Fin du chapitre judiciaire. Adeline Blondieau a perdu ce mardi le procès en diffamation qu’elle a intenté à son ex-mari, Johnny Hallyday. Sa plainte portait sur trois passages de Dans mes yeux, l’autobiographie que le chanteur a cosignée avec Amanda Sthers et qui est parue en 2013 chez Plon.

Dans le premier, l’artiste laisse entendre qu’Adeline l’aurait piégé pour l’épouser. « Quelle que soit l’appréciation qui puisse être portée sur une telle hypothèse, la personne "piégée" », Johnny Hallyday, étant alors un « adulte consentant alors âgé de 46 ans », quand Adeline en avait 18, le tribunal correctionnel de Paris a estimé ces propos trop imprécis pour être considérés comme diffamatoires.

Des faits non punissables

Dans le deuxième chapitre incriminé, Adeline Blondieau est décrite comme colérique et invivable. « Traits de caractère dont la démonstration ou la réfutation ne sont pas envisageables sur le terrain de la diffamation », a répondu le tribunal. Quant à l’infidélité prêtée à Adeline qui, selon Johnny, le « trompait avec tous les petits mecs de Saint-Tropez et jouait les saintes-nitouches », les juges soulignent que « l’évolution des mœurs depuis plusieurs dizaines d’années ne permet plus de considérer une telle attitude comme portant atteinte à l’honneur ou à la considération ».

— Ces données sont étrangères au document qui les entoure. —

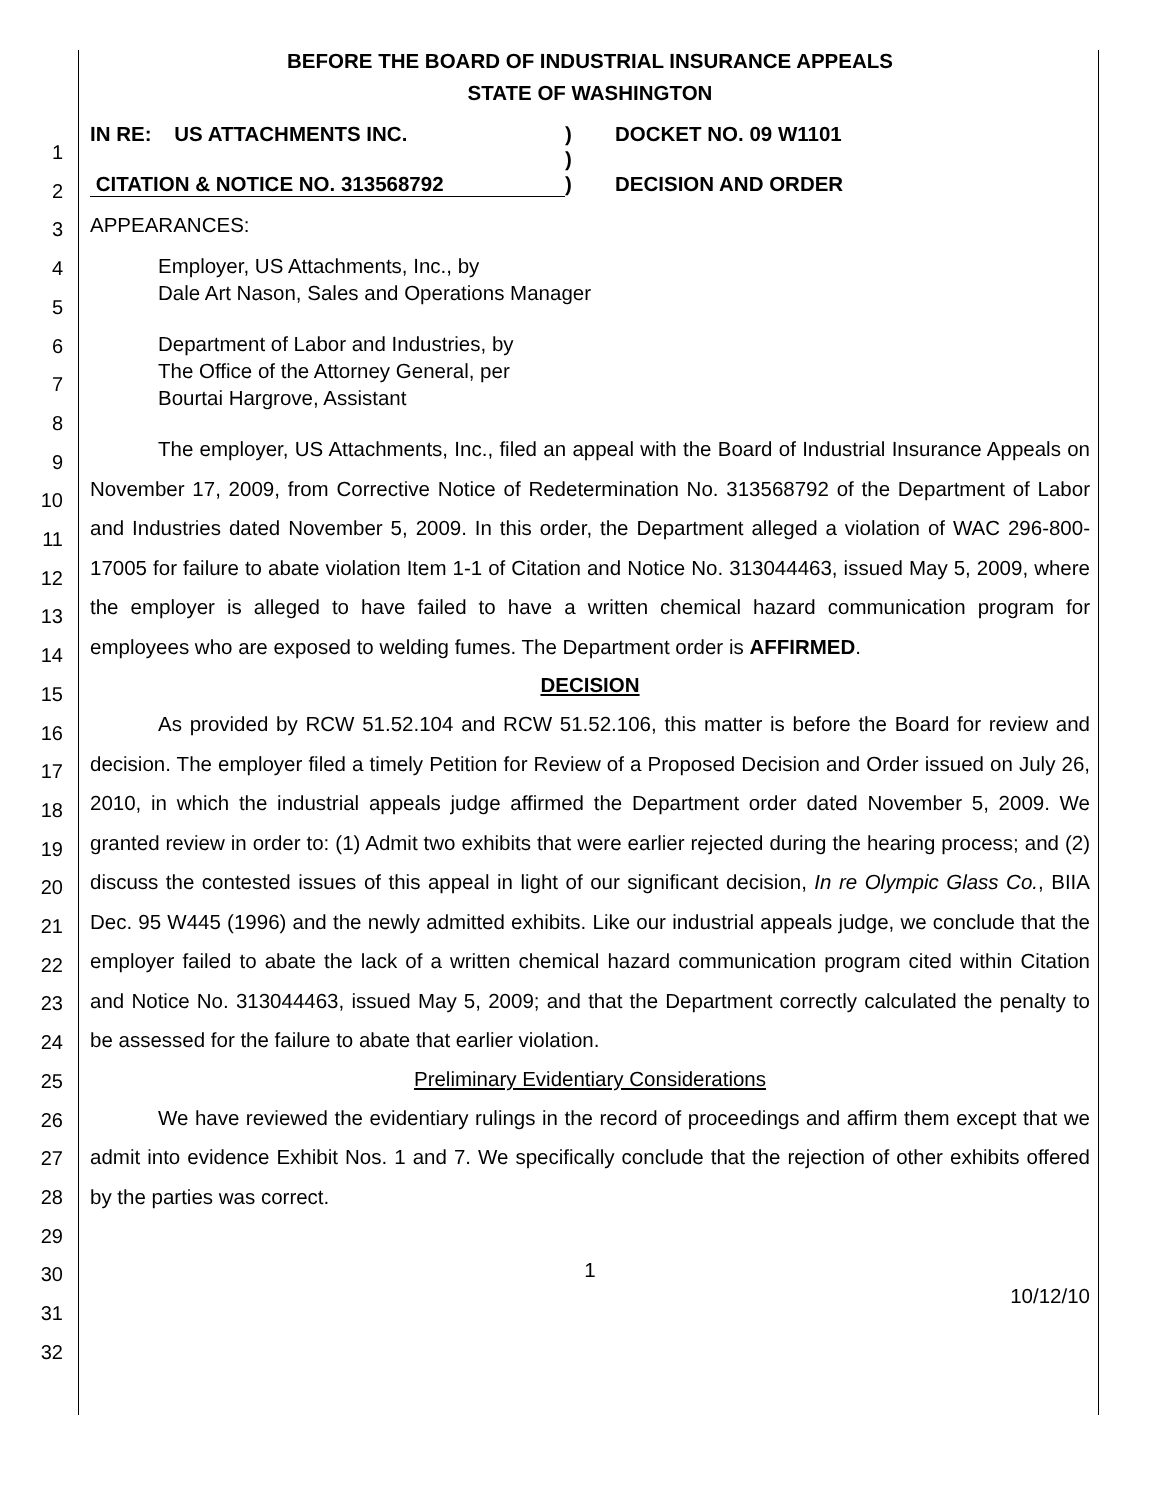1
2
3
4
5
6
7
8
9
10
11
12
13
14
15
16
17
18
19
20
21
22
23
24
25
26
27
28
29
30
31
32
BEFORE THE BOARD OF INDUSTRIAL INSURANCE APPEALS
STATE OF WASHINGTON
IN RE: US ATTACHMENTS INC.
CITATION & NOTICE NO. 313568792
)
)
)
DOCKET NO. 09 W1101
DECISION AND ORDER
APPEARANCES:
Employer, US Attachments, Inc., by
Dale Art Nason, Sales and Operations Manager
Department of Labor and Industries, by
The Office of the Attorney General, per
Bourtai Hargrove, Assistant
The employer, US Attachments, Inc., filed an appeal with the Board of Industrial Insurance Appeals on November 17, 2009, from Corrective Notice of Redetermination No. 313568792 of the Department of Labor and Industries dated November 5, 2009. In this order, the Department alleged a violation of WAC 296-800-17005 for failure to abate violation Item 1-1 of Citation and Notice No. 313044463, issued May 5, 2009, where the employer is alleged to have failed to have a written chemical hazard communication program for employees who are exposed to welding fumes. The Department order is AFFIRMED.
DECISION
As provided by RCW 51.52.104 and RCW 51.52.106, this matter is before the Board for review and decision. The employer filed a timely Petition for Review of a Proposed Decision and Order issued on July 26, 2010, in which the industrial appeals judge affirmed the Department order dated November 5, 2009. We granted review in order to: (1) Admit two exhibits that were earlier rejected during the hearing process; and (2) discuss the contested issues of this appeal in light of our significant decision, In re Olympic Glass Co., BIIA Dec. 95 W445 (1996) and the newly admitted exhibits. Like our industrial appeals judge, we conclude that the employer failed to abate the lack of a written chemical hazard communication program cited within Citation and Notice No. 313044463, issued May 5, 2009; and that the Department correctly calculated the penalty to be assessed for the failure to abate that earlier violation.
Preliminary Evidentiary Considerations
We have reviewed the evidentiary rulings in the record of proceedings and affirm them except that we admit into evidence Exhibit Nos. 1 and 7. We specifically conclude that the rejection of other exhibits offered by the parties was correct.
1
10/12/10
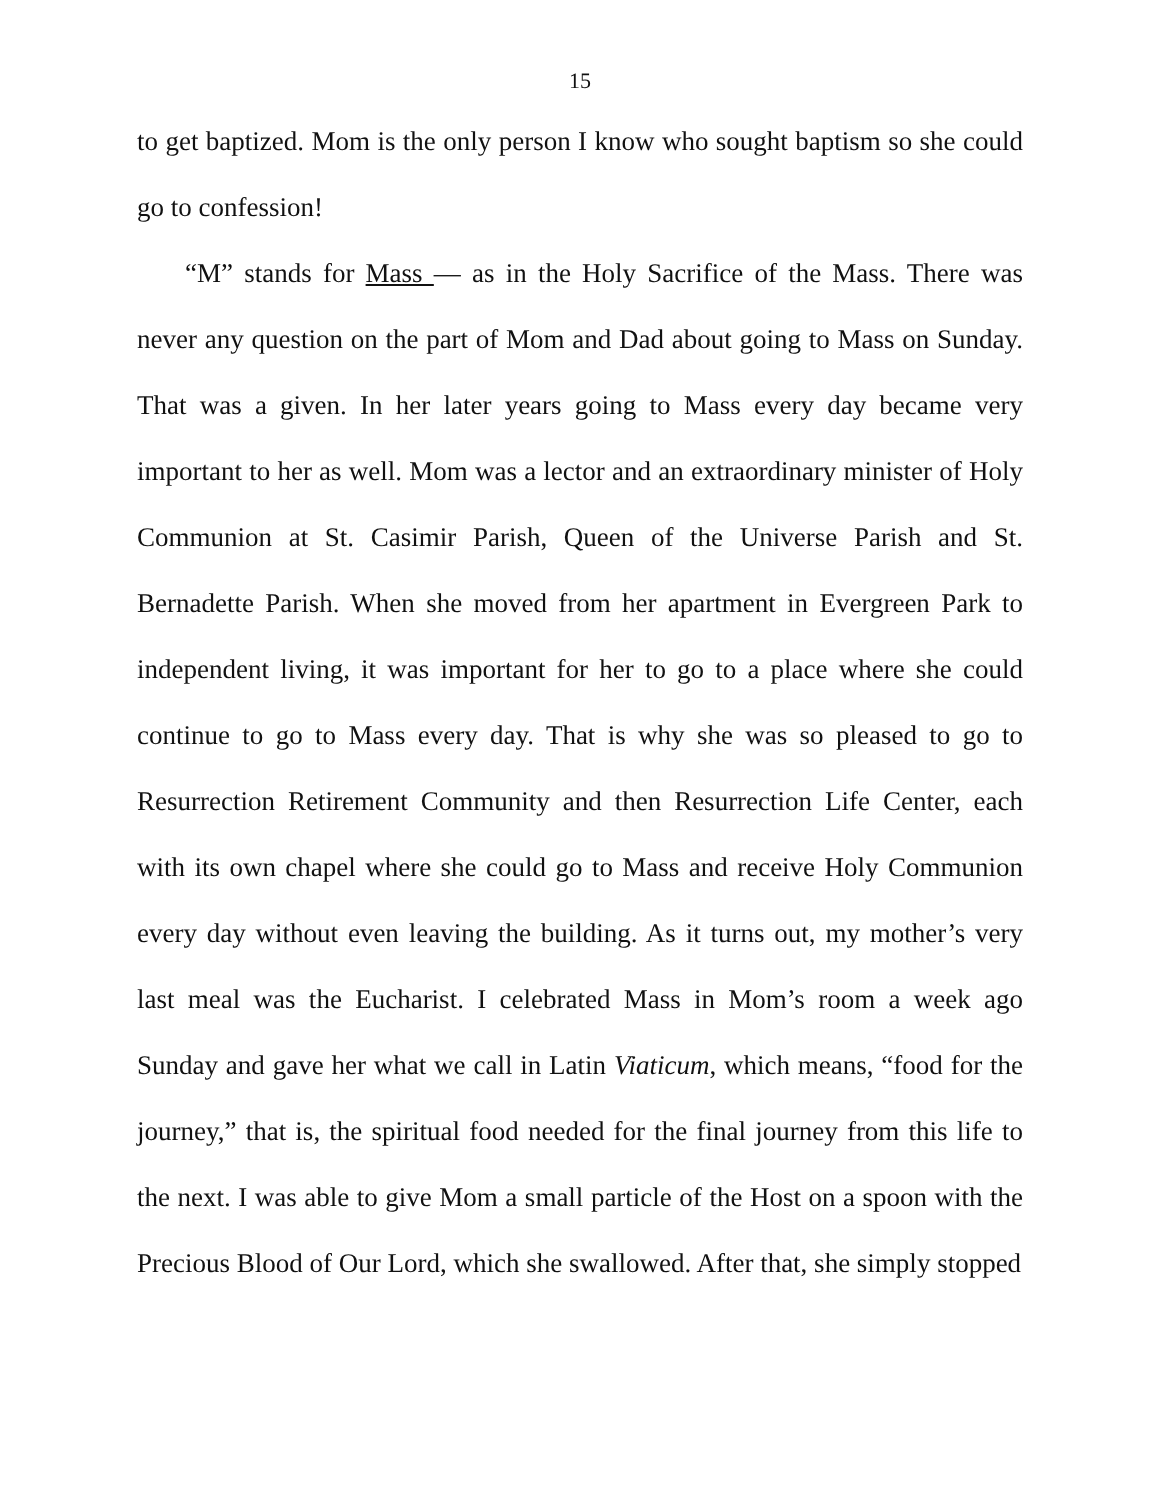15
to get baptized. Mom is the only person I know who sought baptism so she could go to confession!
“M” stands for Mass — as in the Holy Sacrifice of the Mass. There was never any question on the part of Mom and Dad about going to Mass on Sunday. That was a given. In her later years going to Mass every day became very important to her as well. Mom was a lector and an extraordinary minister of Holy Communion at St. Casimir Parish, Queen of the Universe Parish and St. Bernadette Parish. When she moved from her apartment in Evergreen Park to independent living, it was important for her to go to a place where she could continue to go to Mass every day. That is why she was so pleased to go to Resurrection Retirement Community and then Resurrection Life Center, each with its own chapel where she could go to Mass and receive Holy Communion every day without even leaving the building. As it turns out, my mother’s very last meal was the Eucharist. I celebrated Mass in Mom’s room a week ago Sunday and gave her what we call in Latin Viaticum, which means, “food for the journey,” that is, the spiritual food needed for the final journey from this life to the next. I was able to give Mom a small particle of the Host on a spoon with the Precious Blood of Our Lord, which she swallowed. After that, she simply stopped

Concernant le troisième chapitre, affirmant qu’Adeline aurait exercé un chantage, ou tenté de le faire, pour contraindre Johnny à lui laisser un appartement en commun, le tribunal estime que de tels faits ne sont pas punissables quand ils sont commis au préjudice d’un conjoint. La juridiction fait aussi savoir que dans une procédure de divorce « conflictuelle et médiatisée », « où chacune des parties a à cœur de défendre ses intérêts et est à même d’instrumentaliser la presse afin de préserver sa réputation tout en égratignant celle de l’autre, (…) il n’apparaît pas que les pressions ainsi exercées, à supposer même qu’elles soient exactes, soient véritablement de nature à porter atteinte à l’honneur ou à la considération de la partie civile ».

Lors du procès, qui s’est tenu le 22 septembre, la comédienne de Sous le soleil a accusé Johnny Hallyday de l’avoir violée quand elle était adolescente. Le lendemain, le chanteur avait contesté, par l’intermédiaire de son avocat, ces accusations affirmant qu’elles étaient « sans fondement ».